> _Exercise aim_: The answer must be every line from the listing that holds the string "have".
----
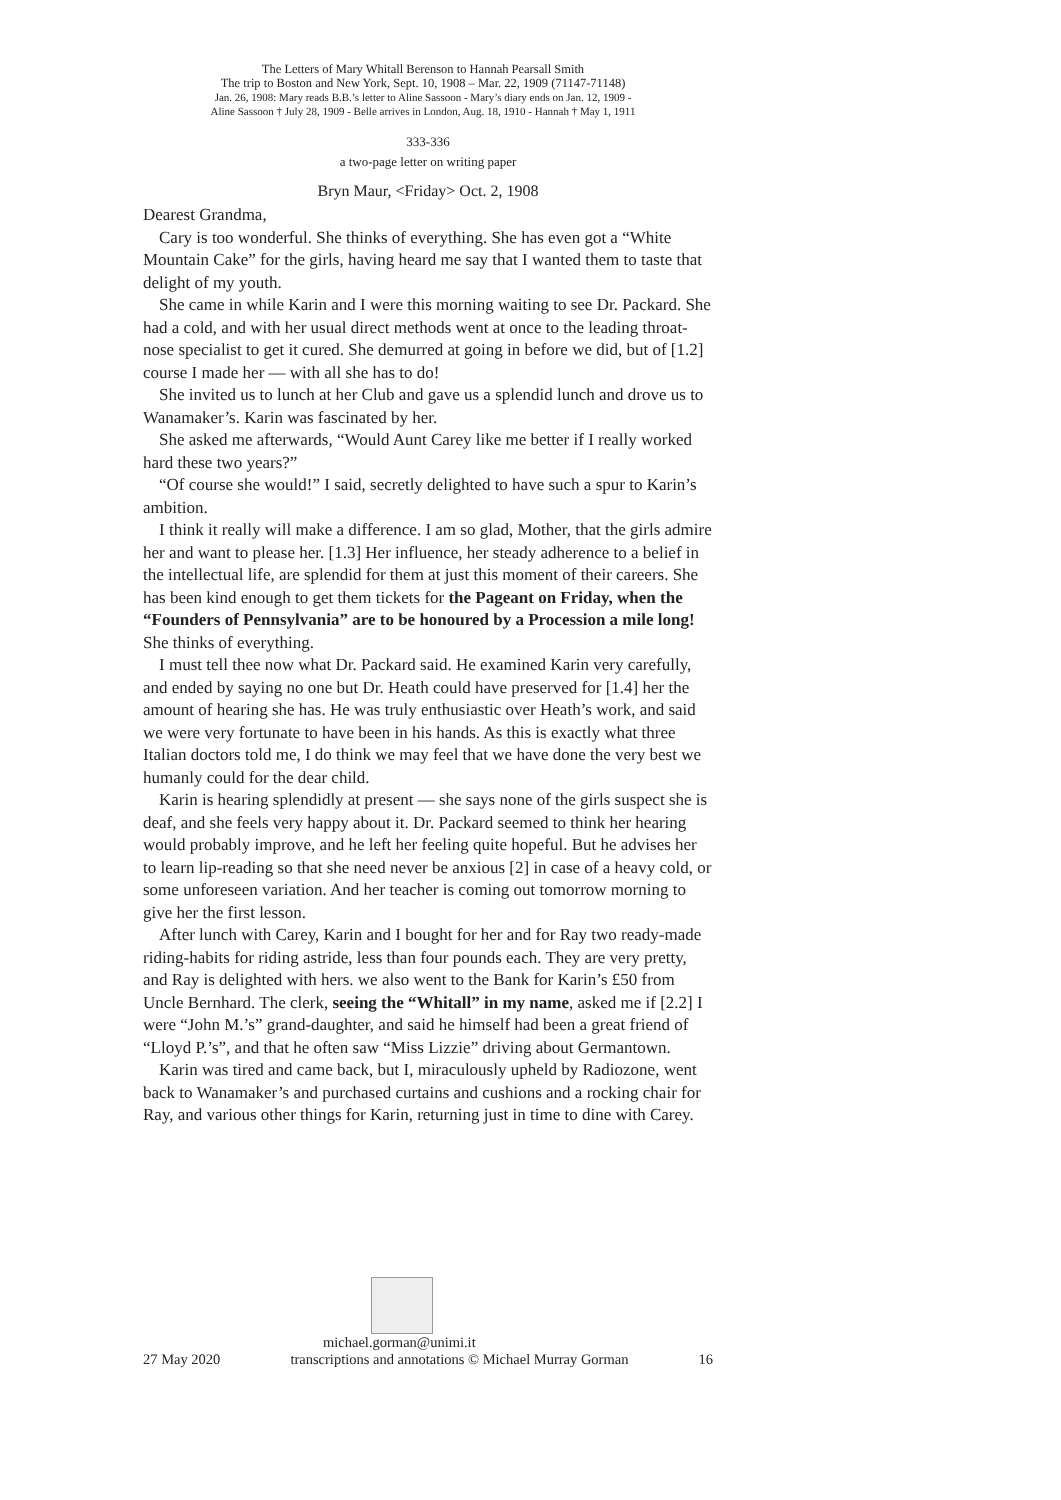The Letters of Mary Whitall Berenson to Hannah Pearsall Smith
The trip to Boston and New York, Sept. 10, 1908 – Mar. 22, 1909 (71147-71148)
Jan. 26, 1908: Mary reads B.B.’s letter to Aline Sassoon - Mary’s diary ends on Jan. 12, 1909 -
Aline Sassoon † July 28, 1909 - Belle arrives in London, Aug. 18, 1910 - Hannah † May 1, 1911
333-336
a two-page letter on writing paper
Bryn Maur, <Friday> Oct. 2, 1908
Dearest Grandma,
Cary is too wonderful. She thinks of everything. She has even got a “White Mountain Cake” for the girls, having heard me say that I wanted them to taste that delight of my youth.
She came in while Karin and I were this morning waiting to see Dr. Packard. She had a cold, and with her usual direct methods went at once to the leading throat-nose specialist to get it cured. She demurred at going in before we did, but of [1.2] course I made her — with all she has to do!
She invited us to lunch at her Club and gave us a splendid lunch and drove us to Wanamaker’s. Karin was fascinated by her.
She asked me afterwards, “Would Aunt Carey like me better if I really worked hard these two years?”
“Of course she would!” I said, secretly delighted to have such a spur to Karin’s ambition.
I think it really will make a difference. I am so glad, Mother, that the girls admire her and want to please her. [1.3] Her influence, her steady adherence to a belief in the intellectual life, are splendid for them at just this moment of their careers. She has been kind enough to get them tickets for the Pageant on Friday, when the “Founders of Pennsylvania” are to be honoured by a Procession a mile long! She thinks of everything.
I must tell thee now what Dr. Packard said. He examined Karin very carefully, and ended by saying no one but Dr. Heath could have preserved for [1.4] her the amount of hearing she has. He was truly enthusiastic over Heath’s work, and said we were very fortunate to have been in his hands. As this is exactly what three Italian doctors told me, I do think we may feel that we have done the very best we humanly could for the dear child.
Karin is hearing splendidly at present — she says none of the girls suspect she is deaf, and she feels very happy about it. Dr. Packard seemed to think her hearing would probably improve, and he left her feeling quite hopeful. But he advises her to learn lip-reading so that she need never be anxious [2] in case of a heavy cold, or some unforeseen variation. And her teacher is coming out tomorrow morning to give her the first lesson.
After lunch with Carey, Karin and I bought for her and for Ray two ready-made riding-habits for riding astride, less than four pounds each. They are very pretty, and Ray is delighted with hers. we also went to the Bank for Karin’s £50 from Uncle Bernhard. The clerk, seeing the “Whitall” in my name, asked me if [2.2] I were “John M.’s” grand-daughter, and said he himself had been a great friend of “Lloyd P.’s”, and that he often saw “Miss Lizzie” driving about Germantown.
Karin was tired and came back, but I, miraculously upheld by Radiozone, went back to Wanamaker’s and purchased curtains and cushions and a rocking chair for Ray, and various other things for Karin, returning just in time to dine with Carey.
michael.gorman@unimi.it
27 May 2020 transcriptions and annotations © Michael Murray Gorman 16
----
> _Answer for the task_:
“Of course she would!” I said, secretly delighted to have such a spur to Karin’s ambition.
I must tell thee now what Dr. Packard said. He examined Karin very carefully, and ended by saying no one but Dr. Heath could have preserved for [1.4] her the amount of hearing she has. He was truly enthusiastic over Heath’s work, and said we were very fortunate to have been in his hands. As this is exactly what three Italian doctors told me, I do think we may feel that we have done the very best we humanly could for the dear child.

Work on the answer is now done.